Mais en combinant à l’envi différentes variables et opérations élémentaires (« OU »,  « ET », « N’EST PAS »), on parvient à manipuler l’information dans tous les cas de figures possibles et imaginables. Et c’est précisément là que réside le secret du fonctionnement d’un ordinateur. Il suffit en effet de remplacer l’alternative « vrai/faux » par des signaux électriques ( le courant passe/ne passe pas ), d’utiliser des transistors pour les opérations élémentaires…et le tour est joué !

 

 

 

Dans le cerveau, ce sont  les neurones qui jouent les tâcherons de base. Et eux connaissent un fonctionnement plus subtil que « je passe ou je bloque ». Organisés en réseaux dans lesquels chaque neurone est relié à des centaines d’autres, ils marchent comme une pile ; chargés par les signaux reçus des autres neurones, ils de déchargent brutalement lorsque l’électricité accumulées (ou potentiel d’action) dépasse un certain seuil. Selon la nature des messages qui arrivent en même temps, le neurone receveur peut transmettre une réponse plus ou moins faible, forte ou nulle. Bref une large palette de réactions qui tranche avec le « tout ou rien » des transistors.

 

 

Un Transistor

 

4) Un programme contre pas de programme

Vous l’avez compris en lisant le paragraphe précédent, l’ordinateur est avant tout une machine à combiner des « circuits logiques » dans un objectif précis. Et pour y parvenir, il a cruellement besoin d’un programme qui va lui indiquer comment faire. autrement dit, la seule forme d’intelligence qu’on veut bien lui prêter provient… de l’extérieur, c'est-à-dire du fructueux cerveau des programmateurs ! Et il en faut du jus de crâne pour gaver l’ordinateur de subtiles instructions ! D’ailleurs, mettre sur pied des ordinateurs capables d’apprendre par eux-mêmes est l’un des enjeux majeurs de l’intelligence artificielle aujourd’hui.
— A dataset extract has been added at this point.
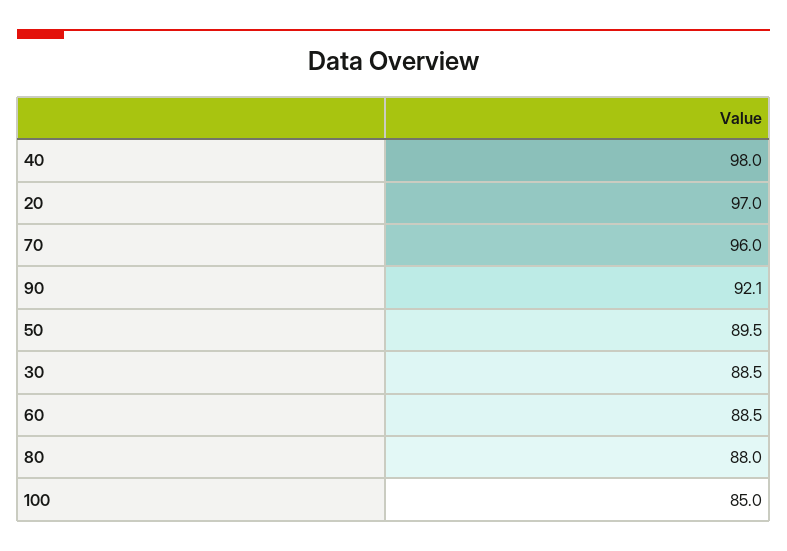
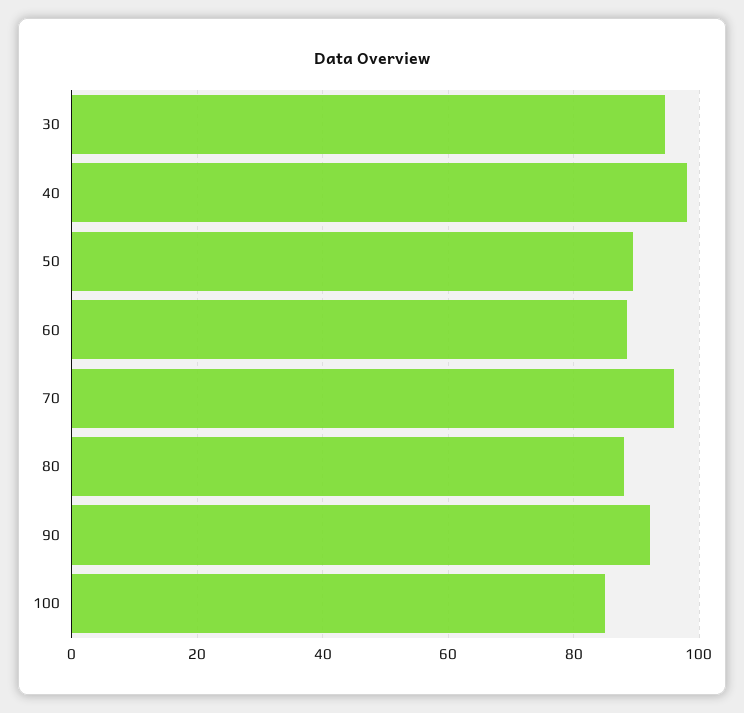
20: 97 -> none
30: 88.5 -> 94

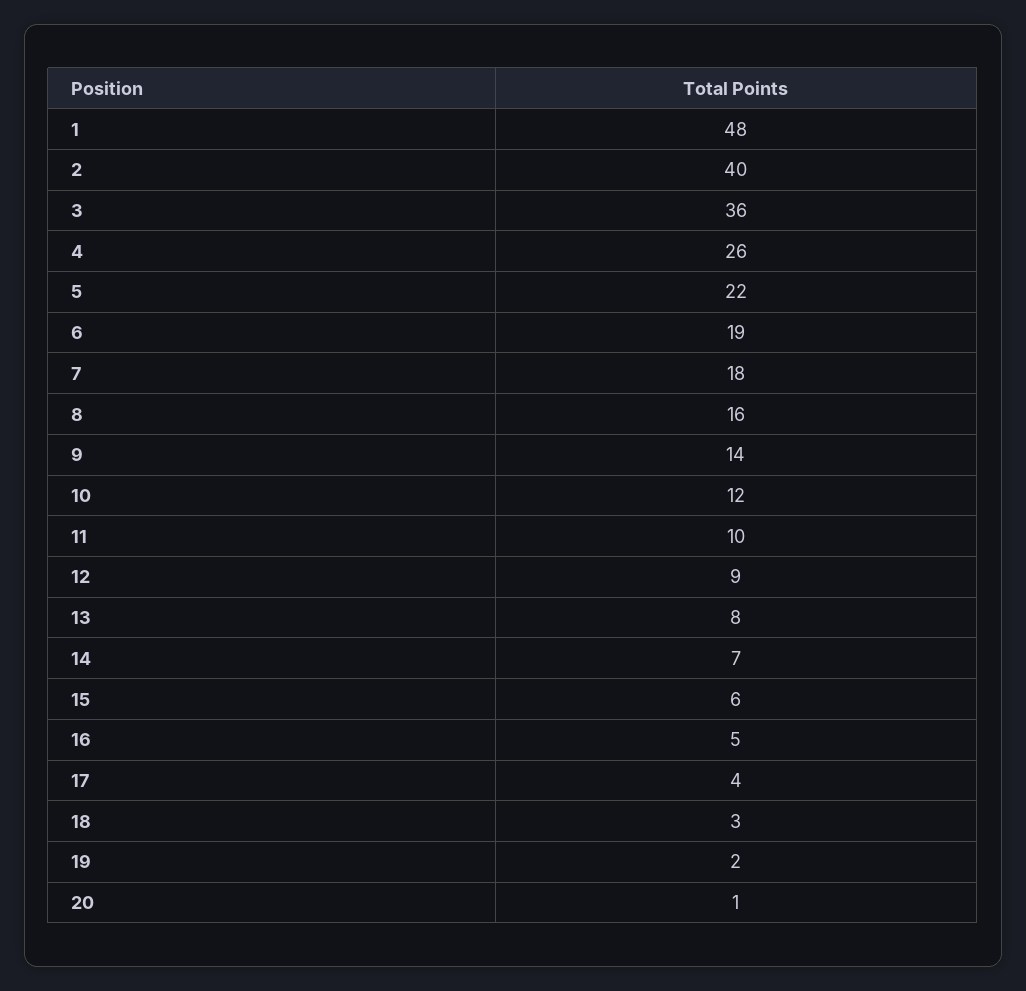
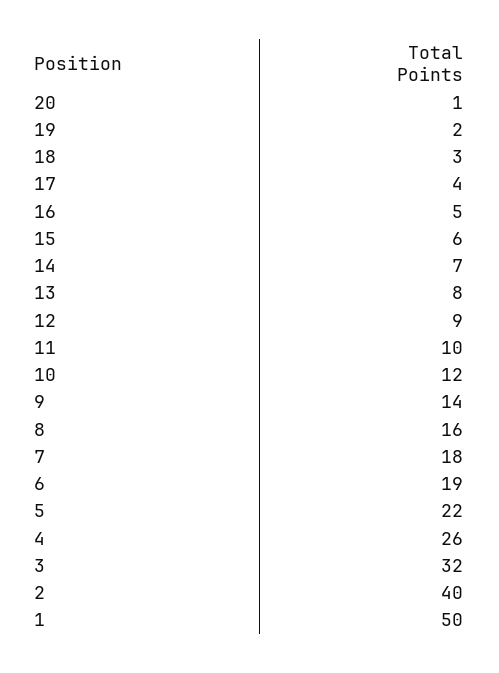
1: 48 -> 50
3: 36 -> 32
Assez modestement, un petit robot-blatte a déjà appris, au contact d’une bande de cafards, à se comporter pour être accepté comme l’un des leurs.

 

Le cerveau n’a pas besoin de « charger un programme ». C’est tout seul comme un grand qu’il organise les données et produit des résultats. Parce qu’il est doté d’une structure plastique et évolutive, notre cerveau ne ressemble à aucun autre, tandis qu’il existe des millions d’ordinateurs identiques… Enfin, tant qu’ils sont tout neufs et n’ont encore rien appris. En pratique, on sait assez bien comment fonctionnent les neurones, seuls ou en petits comités. A plus grande échelle, on observe que d’inextricables réseaux de neurones impliquent des zones entières du cerveau pour réaliser différentes tâches, des plus simples aux plus compliquées. A force de recherche, on connaît aujourd’hui mille et un tours de notre génie en boîte

 

Reste quand même une énigme de taille : par quel prodige sommes-nous capables de penser ? De ressentir de la joie, de discourir sur la pluie et le beau temps, ou d’inventer le fil à couper le beurre ? Mystère et boule de nerfs : nos scientifiques s’acharnent, mais notre cerveau  tarde à livrer ses secrets. D’évidence, l’intelligence et les autres fonctions cognitives sont bien des « propriétés émergeantes » de ce système complexe qu’est le cerveau : comme pour une fourmilière, la bourse ou la météo, le comportement du « tout » est bien plus évolué que celui de la somme de ses parties. Et il nous manque encore La théorie qui explique qu’un amas de neurones vous permette de comprendre ces quelques lignes.